Intel broadwell uop fusion for AVX load/store instructions

Question

I'm trying to identify a performance baseline for memory-bound vectorized loops. I'm doing this on an Intel Broadwell chip with AVX2 instructions in a 32byte aligned environment.

A baseline loop uses 8 YMM registers at a time to load from one location and nontemporally store to another:

%define ptr
%define ymmword yword
%define SIZE 16777216*8 ;; array size >> LLC

align 32                ;; avx2 vector alignement

global _ls_01_opt

section .text

_ls_01_opt:             ;rdi is input, rsi output
  push rbp
  mov rbp,rsp

  xor rax,rax

  mov ebx, 111          ; IACA PREFIX
  db 0x64, 0x67, 0x90   ; 

  LOOP0:
    vmovapd ymm0, ymmword ptr [  (32) + rdi +8*rax]
    vmovapd ymm2, ymmword ptr [  (64) + rdi +8*rax]
    vmovapd ymm4, ymmword ptr [  (96) + rdi +8*rax]
    vmovapd ymm6, ymmword ptr [  (128) + rdi +8*rax]

    vmovapd ymm8, ymmword ptr  [  (160) + rdi +8*rax]
    vmovapd ymm10, ymmword ptr [  (192) + rdi +8*rax]
    vmovapd ymm12, ymmword ptr [  (224) + rdi +8*rax]
    vmovapd ymm14, ymmword ptr [  (256) + rdi +8*rax]

    vmovntpd ymmword ptr [  (32) + rsi +8*rax], ymm0
    vmovntpd ymmword ptr [  (64) + rsi +8*rax], ymm2
    vmovntpd ymmword ptr [  (96) + rsi +8*rax], ymm4
    vmovntpd ymmword ptr [  (128) + rsi +8*rax], ymm6

    vmovntpd ymmword ptr [  (160) + rsi +8*rax], ymm8
    vmovntpd ymmword ptr [  (192) + rsi +8*rax], ymm10
    vmovntpd ymmword ptr [  (224) + rsi +8*rax], ymm12
    vmovntpd ymmword ptr [  (256) + rsi +8*rax], ymm14

  add rax, (4*8)

*Data block:*
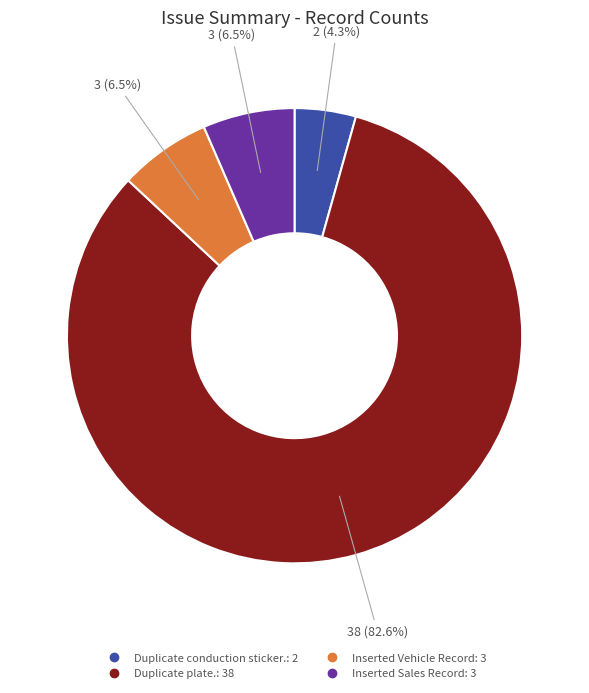

Which has a higher value, Inserted Sales Record or Duplicate conduction sticker.?

Inserted Sales Record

*Required work:*
In the text on Broadwell uop fusion, how many YMM registers does the baseline loop use at a time? Answer from the text alone, without using the material.

*Exercise result:*
The baseline loop uses 8 YMM registers at a time.